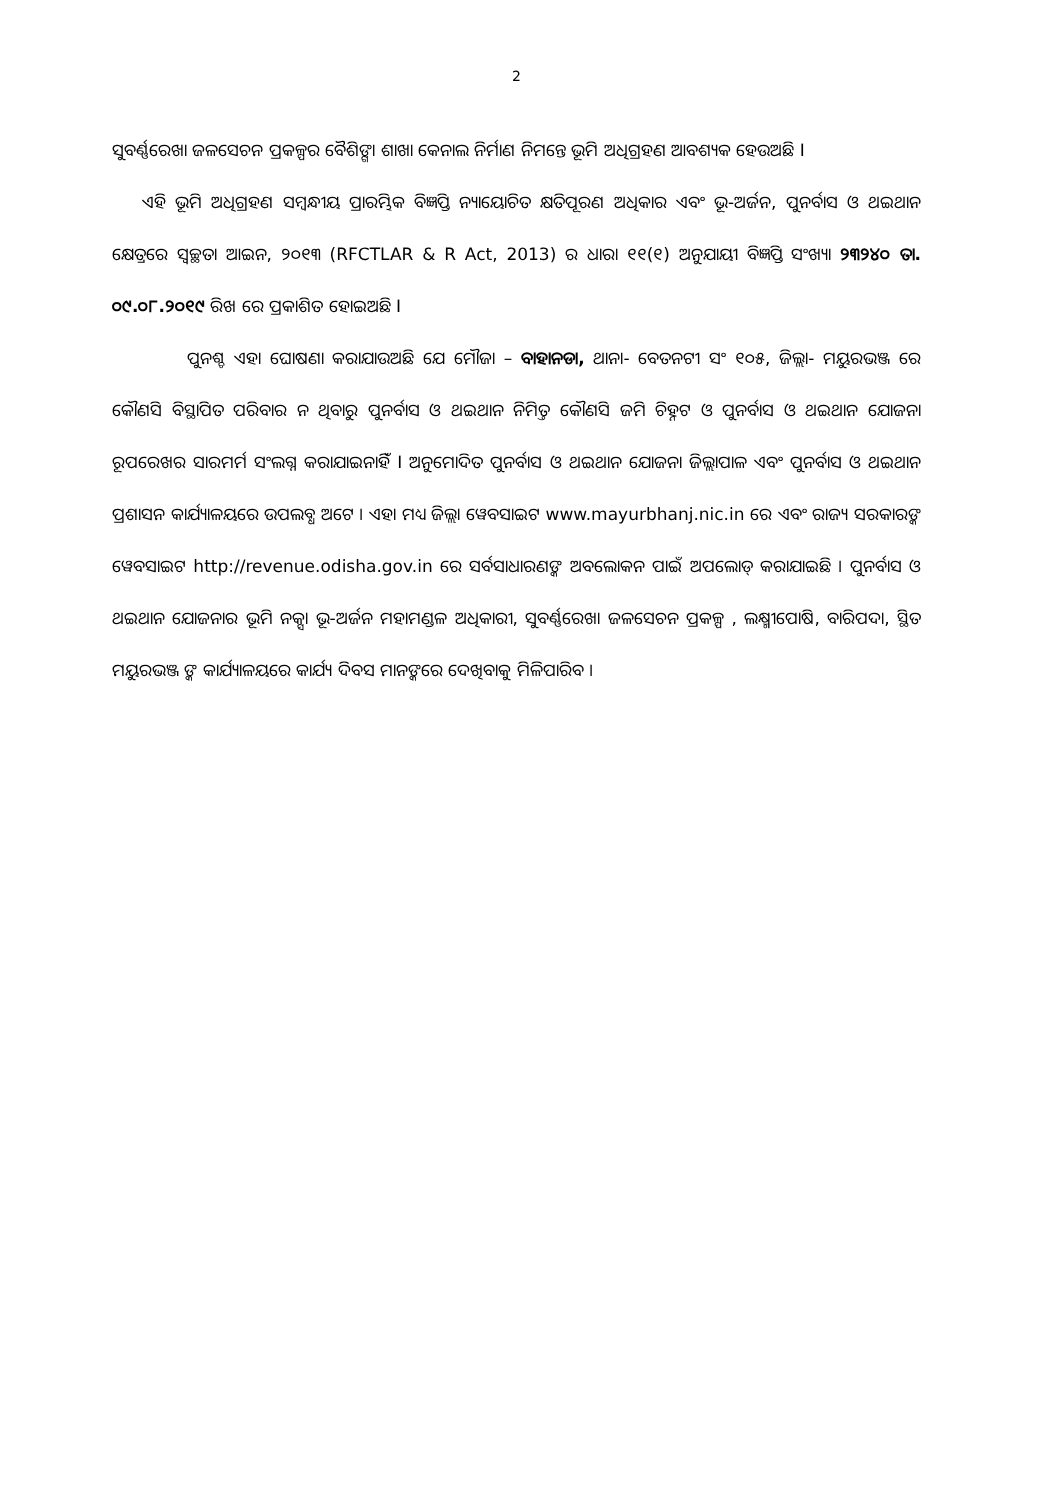2
ସୁବର୍ଣ୍ଣରେଖା ଜଳସେଚନ ପ୍ରକଳ୍ପର ବୈଶିଙ୍ଗା ଶାଖା କେନାଲ ନିର୍ମାଣ ନିମନ୍ତେ ଭୂମି ଅଧିଗ୍ରହଣ ଆବଶ୍ୟକ ହେଉଅଛି I
ଏହି ଭୂମି ଅଧିଗ୍ରହଣ ସମ୍ବନ୍ଧୀୟ ପ୍ରାରମ୍ଭିକ ବିଜ୍ଞପ୍ତି ନ୍ୟାୟୋଚିତ କ୍ଷତିପୂରଣ ଅଧିକାର ଏବଂ ଭୂ-ଅର୍ଜନ, ପୁନର୍ବାସ ଓ ଥଇଥାନ କ୍ଷେତ୍ରରେ ସ୍ୱଚ୍ଛତା ଆଇନ, ୨୦୧୩ (RFCTLAR & R Act, 2013) ର ଧାରା ୧୧(୧) ଅନୁଯାୟୀ ବିଜ୍ଞପ୍ତି ସଂଖ୍ୟା ୨୩୨୪୦ ତା. ୦୯.୦୮.୨୦୧୯ ରିଖ ରେ ପ୍ରକାଶିତ ହୋଇଅଛି I
ପୁନଶ୍ଚ ଏହା ଘୋଷଣା କରାଯାଉଅଛି ଯେ ମୌଜା – ବାହାନଡା, ଥାନା- ବେତନଟୀ ସଂ ୧୦୫, ଜିଲ୍ଲା- ମୟୁରଭଞ୍ଜ ରେ କୌଣସି ବିସ୍ଥାପିତ ପରିବାର ନ ଥିବାରୁ ପୁନର୍ବାସ ଓ ଥଇଥାନ ନିମିତ୍ତ କୌଣସି ଜମି ଚିହ୍ନଟ ଓ ପୁନର୍ବାସ ଓ ଥଇଥାନ ଯୋଜନା ରୂପରେଖର ସାରମର୍ମ ସଂଲଗ୍ନ କରାଯାଇନାହିଁ I ଅନୁମୋଦିତ ପୁନର୍ବାସ ଓ ଥଇଥାନ ଯୋଜନା ଜିଲ୍ଲାପାଳ ଏବଂ ପୁନର୍ବାସ ଓ ଥଇଥାନ ପ୍ରଶାସନ କାର୍ଯ୍ୟାଳୟରେ ଉପଲବ୍ଧ ଅଟେ । ଏହା ମଧ୍ୟ ଜିଲ୍ଲା ୱେବସାଇଟ www.mayurbhanj.nic.in ରେ ଏବଂ ରାଜ୍ୟ ସରକାରଙ୍କ ୱେବସାଇଟ http://revenue.odisha.gov.in ରେ ସର୍ବସାଧାରଣଙ୍କ ଅବଲୋକନ ପାଇଁ ଅପଲୋଡ୍ କରାଯାଇଛି । ପୁନର୍ବାସ ଓ ଥଇଥାନ ଯୋଜନାର ଭୂମି ନକ୍ସା ଭୂ-ଅର୍ଜନ ମହାମଣ୍ଡଳ ଅଧିକାରୀ, ସୁବର୍ଣ୍ଣରେଖା ଜଳସେଚନ ପ୍ରକଳ୍ପ , ଲକ୍ଷ୍ମୀପୋଷି, ବାରିପଦା, ସ୍ଥିତ ମୟୁରଭଞ୍ଜ ଙ୍କ କାର୍ଯ୍ୟାଳୟରେ କାର୍ଯ୍ୟ ଦିବସ ମାନଙ୍କରେ ଦେଖିବାକୁ ମିଳିପାରିବ ।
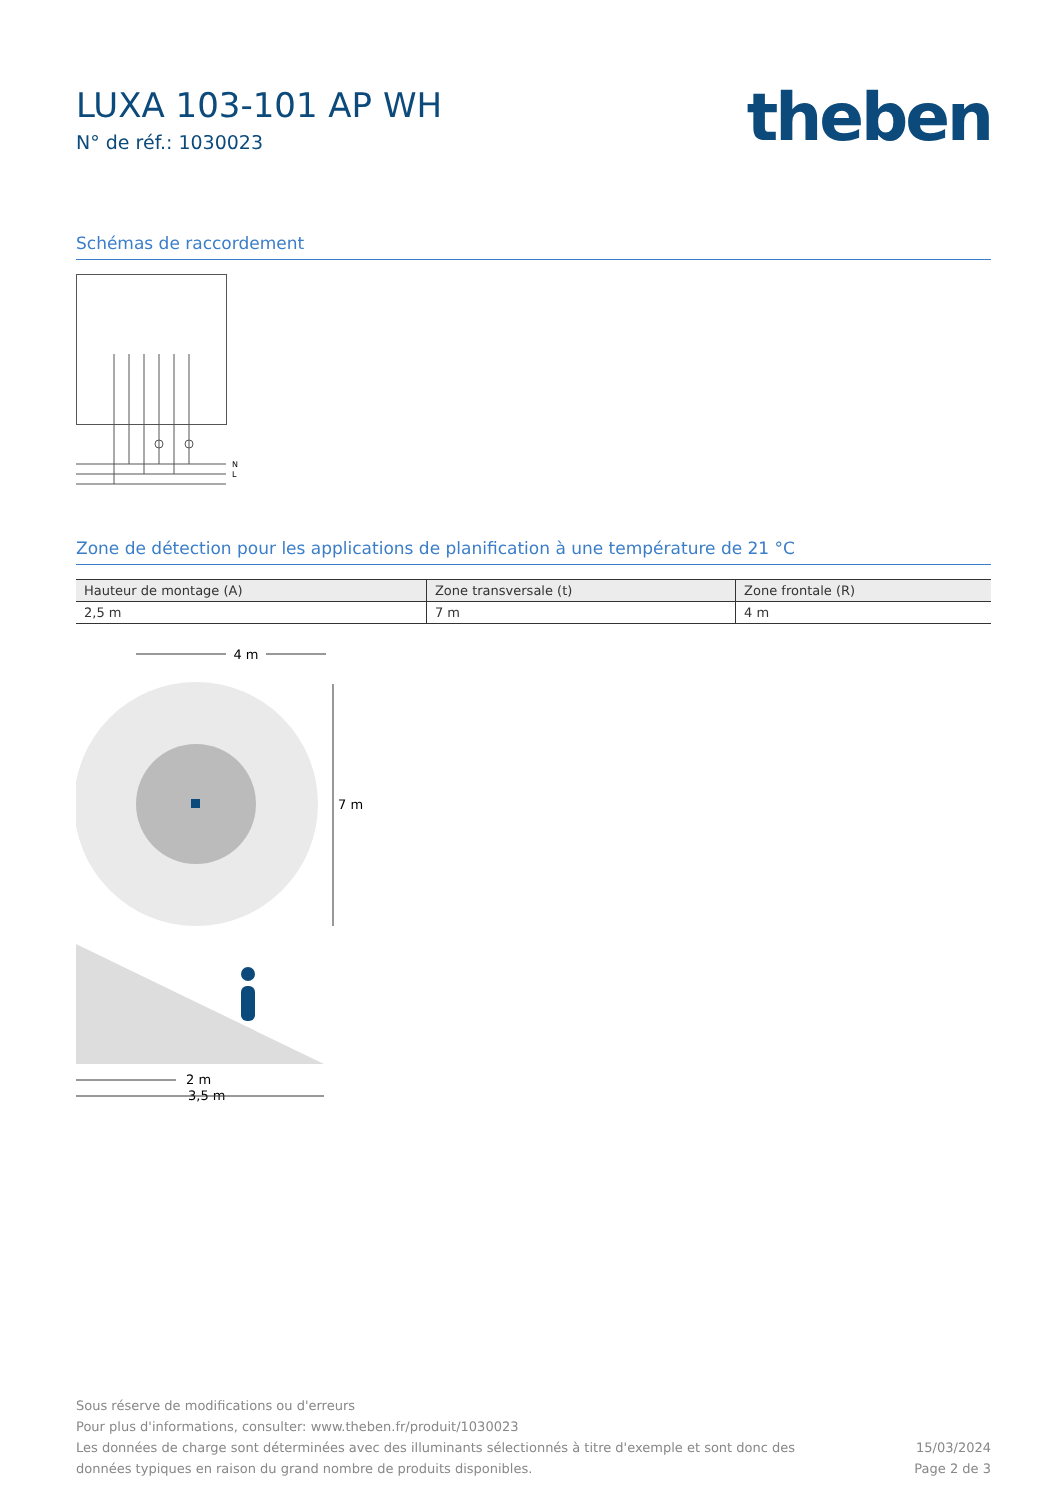LUXA 103-101 AP WH
N° de réf.: 1030023
theben
Schémas de raccordement
N
L
Zone de détection pour les applications de planification à une température de 21 °C
| Hauteur de montage (A) | Zone transversale (t) | Zone frontale (R) |
| --- | --- | --- |
| 2,5 m | 7 m | 4 m |
4 m
7 m
2 m
3,5 m
Sous réserve de modifications ou d'erreurs
Pour plus d'informations, consulter: www.theben.fr/produit/1030023
Les données de charge sont déterminées avec des illuminants sélectionnés à titre d'exemple et sont donc des
données typiques en raison du grand nombre de produits disponibles.
15/03/2024
Page 2 de 3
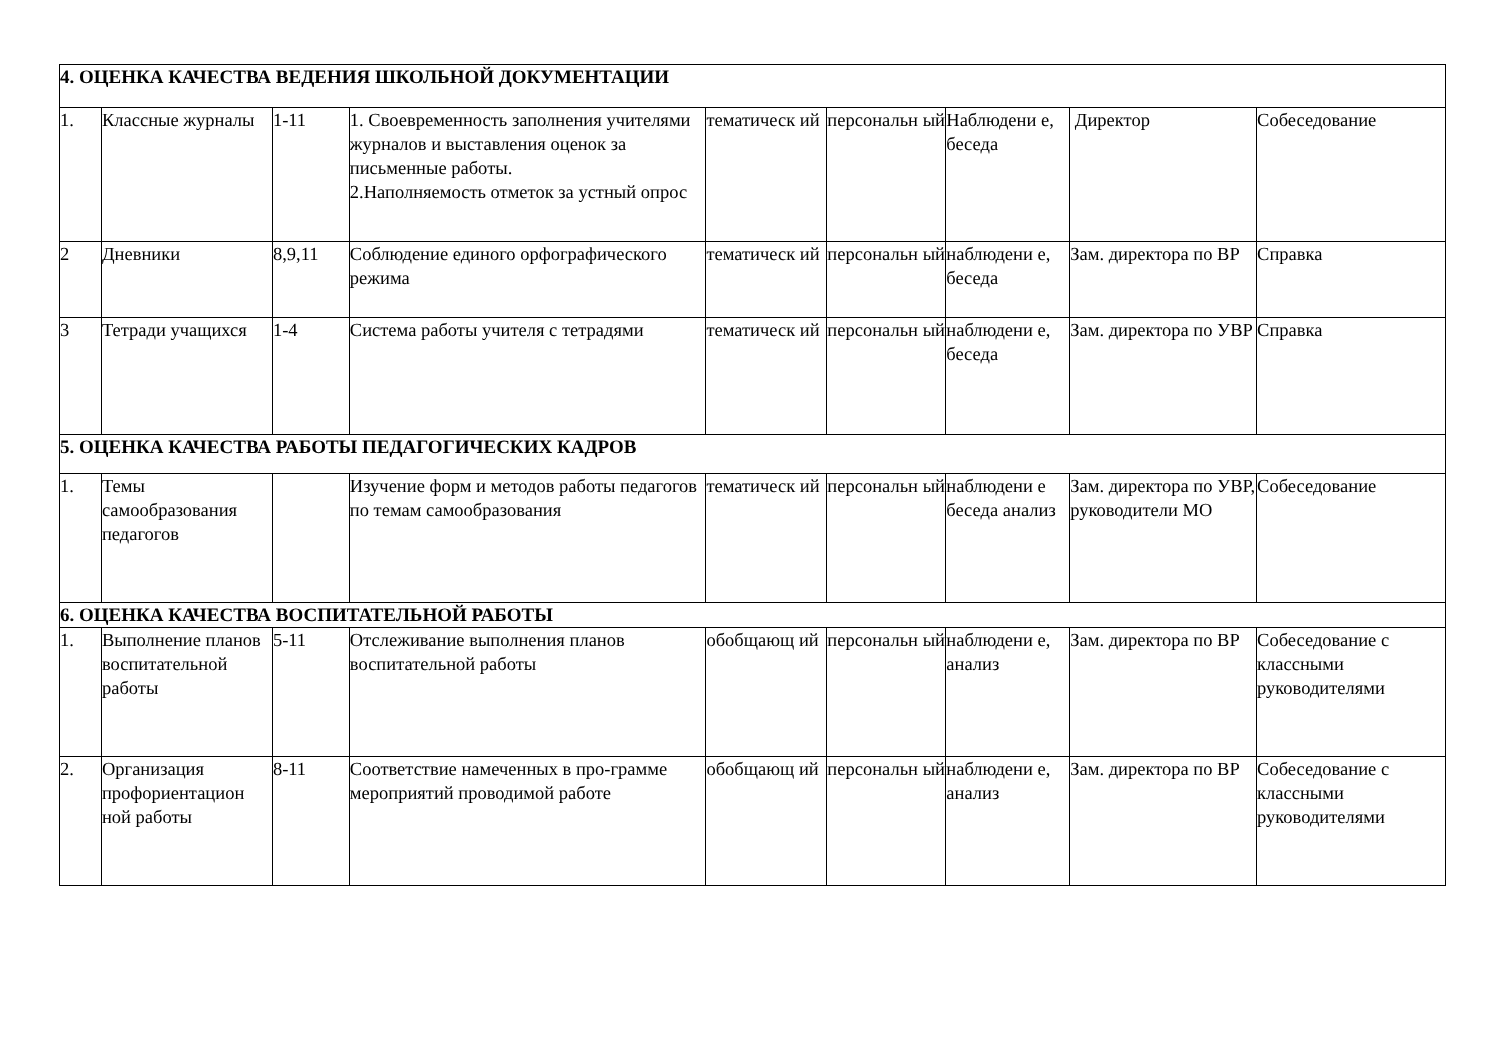| 4. ОЦЕНКА КАЧЕСТВА ВЕДЕНИЯ ШКОЛЬНОЙ ДОКУМЕНТАЦИИ | | | | | | | | |
| 1. | Классные журналы | 1-11 | 1. Своевременность заполнения учителями журналов и выставления оценок за письменные работы. 2.Наполняемость отметок за устный опрос | тематическ ий | персональн ый | Наблюдени е, беседа | Директор | Собеседование |
| 2 | Дневники | 8,9,11 | Соблюдение единого орфографического режима | тематическ ий | персональн ый | наблюдени е, беседа | Зам. директора по ВР | Справка |
| 3 | Тетради учащихся | 1-4 | Система работы учителя с тетрадями | тематическ ий | персональн ый | наблюдени е, беседа | Зам. директора по УВР | Справка |
| 5. ОЦЕНКА КАЧЕСТВА РАБОТЫ ПЕДАГОГИЧЕСКИХ КАДРОВ | | | | | | | | |
| 1. | Темы самообразования педагогов | | Изучение форм и методов работы педагогов по темам самообразования | тематическ ий | персональн ый | наблюдени е беседа анализ | Зам. директора по УВР, руководители МО | Собеседование |
| 6. ОЦЕНКА КАЧЕСТВА ВОСПИТАТЕЛЬНОЙ РАБОТЫ | | | | | | | | |
| 1. | Выполнение планов воспитательной работы | 5-11 | Отслеживание выполнения планов воспитательной работы | обобщающ ий | персональн ый | наблюдени е, анализ | Зам. директора по ВР | Собеседование с классными руководителями |
| 2. | Организация профориентацион ной работы | 8-11 | Соответствие намеченных в про-грамме мероприятий проводимой работе | обобщающ ий | персональн ый | наблюдени е, анализ | Зам. директора по ВР | Собеседование с классными руководителями |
##########
PROBLEM => The material is to be written out word for word, and the pictures are to be left out.

FINAL ANSWER =>
2
ସୁବର୍ଣ୍ଣରେଖା ଜଳସେଚନ ପ୍ରକଳ୍ପର ବୈଶିଙ୍ଗା ଶାଖା କେନାଲ ନିର୍ମାଣ ନିମନ୍ତେ ଭୂମି ଅଧିଗ୍ରହଣ ଆବଶ୍ୟକ ହେଉଅଛି I
ଏହି ଭୂମି ଅଧିଗ୍ରହଣ ସମ୍ବନ୍ଧୀୟ ପ୍ରାରମ୍ଭିକ ବିଜ୍ଞପ୍ତି ନ୍ୟାୟୋଚିତ କ୍ଷତିପୂରଣ ଅଧିକାର ଏବଂ ଭୂ-ଅର୍ଜନ, ପୁନର୍ବାସ ଓ ଥଇଥାନ କ୍ଷେତ୍ରରେ ସ୍ୱଚ୍ଛତା ଆଇନ, ୨୦୧୩ (RFCTLAR & R Act, 2013) ର ଧାରା ୧୧(୧) ଅନୁଯାୟୀ ବିଜ୍ଞପ୍ତି ସଂଖ୍ୟା ୨୩୨୪୦ ତା. ୦୯.୦୮.୨୦୧୯ ରିଖ ରେ ପ୍ରକାଶିତ ହୋଇଅଛି I
ପୁନଶ୍ଚ ଏହା ଘୋଷଣା କରାଯାଉଅଛି ଯେ ମୌଜା – ବାହାନଡା, ଥାନା- ବେତନଟୀ ସଂ ୧୦୫, ଜିଲ୍ଲା- ମୟୁରଭଞ୍ଜ ରେ କୌଣସି ବିସ୍ଥାପିତ ପରିବାର ନ ଥିବାରୁ ପୁନର୍ବାସ ଓ ଥଇଥାନ ନିମିତ୍ତ କୌଣସି ଜମି ଚିହ୍ନଟ ଓ ପୁନର୍ବାସ ଓ ଥଇଥାନ ଯୋଜନା ରୂପରେଖର ସାରମର୍ମ ସଂଲଗ୍ନ କରାଯାଇନାହିଁ I ଅନୁମୋଦିତ ପୁନର୍ବାସ ଓ ଥଇଥାନ ଯୋଜନା ଜିଲ୍ଲାପାଳ ଏବଂ ପୁନର୍ବାସ ଓ ଥଇଥାନ ପ୍ରଶାସନ କାର୍ଯ୍ୟାଳୟରେ ଉପଲବ୍ଧ ଅଟେ । ଏହା ମଧ୍ୟ ଜିଲ୍ଲା ୱେବସାଇଟ www.mayurbhanj.nic.in ରେ ଏବଂ ରାଜ୍ୟ ସରକାରଙ୍କ ୱେବସାଇଟ http://revenue.odisha.gov.in ରେ ସର୍ବସାଧାରଣଙ୍କ ଅବଲୋକନ ପାଇଁ ଅପଲୋଡ୍ କରାଯାଇଛି । ପୁନର୍ବାସ ଓ ଥଇଥାନ ଯୋଜନାର ଭୂମି ନକ୍ସା ଭୂ-ଅର୍ଜନ ମହାମଣ୍ଡଳ ଅଧିକାରୀ, ସୁବର୍ଣ୍ଣରେଖା ଜଳସେଚନ ପ୍ରକଳ୍ପ , ଲକ୍ଷ୍ମୀପୋଷି, ବାରିପଦା, ସ୍ଥିତ ମୟୁରଭଞ୍ଜ ଙ୍କ କାର୍ଯ୍ୟାଳୟରେ କାର୍ଯ୍ୟ ଦିବସ ମାନଙ୍କରେ ଦେଖିବାକୁ ମିଳିପାରିବ ।
LUXA 103-101 AP WH
N° de réf.: 1030023
theben
Schémas de raccordement
N
L
Zone de détection pour les applications de planification à une température de 21 °C
| Hauteur de montage (A) | Zone transversale (t) | Zone frontale (R) |
| --- | --- | --- |
| 2,5 m | 7 m | 4 m |
4 m
7 m
2 m
3,5 m
Sous réserve de modifications ou d'erreurs
Pour plus d'informations, consulter: www.theben.fr/produit/1030023
Les données de charge sont déterminées avec des illuminants sélectionnés à titre d'exemple et sont donc des
données typiques en raison du grand nombre de produits disponibles.
15/03/2024
Page 2 de 3
| 4. ОЦЕНКА КАЧЕСТВА ВЕДЕНИЯ ШКОЛЬНОЙ ДОКУМЕНТАЦИИ | | | | | | | | |
| 1. | Классные журналы | 1-11 | 1. Своевременность заполнения учителями журналов и выставления оценок за письменные работы. 2.Наполняемость отметок за устный опрос | тематическ ий | персональн ый | Наблюдени е, беседа | Директор | Собеседование |
| 2 | Дневники | 8,9,11 | Соблюдение единого орфографического режима | тематическ ий | персональн ый | наблюдени е, беседа | Зам. директора по ВР | Справка |
| 3 | Тетради учащихся | 1-4 | Система работы учителя с тетрадями | тематическ ий | персональн ый | наблюдени е, беседа | Зам. директора по УВР | Справка |
| 5. ОЦЕНКА КАЧЕСТВА РАБОТЫ ПЕДАГОГИЧЕСКИХ КАДРОВ | | | | | | | | |
| 1. | Темы самообразования педагогов | | Изучение форм и методов работы педагогов по темам самообразования | тематическ ий | персональн ый | наблюдени е беседа анализ | Зам. директора по УВР, руководители МО | Собеседование |
| 6. ОЦЕНКА КАЧЕСТВА ВОСПИТАТЕЛЬНОЙ РАБОТЫ | | | | | | | | |
| 1. | Выполнение планов воспитательной работы | 5-11 | Отслеживание выполнения планов воспитательной работы | обобщающ ий | персональн ый | наблюдени е, анализ | Зам. директора по ВР | Собеседование с классными руководителями |
| 2. | Организация профориентацион ной работы | 8-11 | Соответствие намеченных в про-грамме мероприятий проводимой работе | обобщающ ий | персональн ый | наблюдени е, анализ | Зам. директора по ВР | Собеседование с классными руководителями |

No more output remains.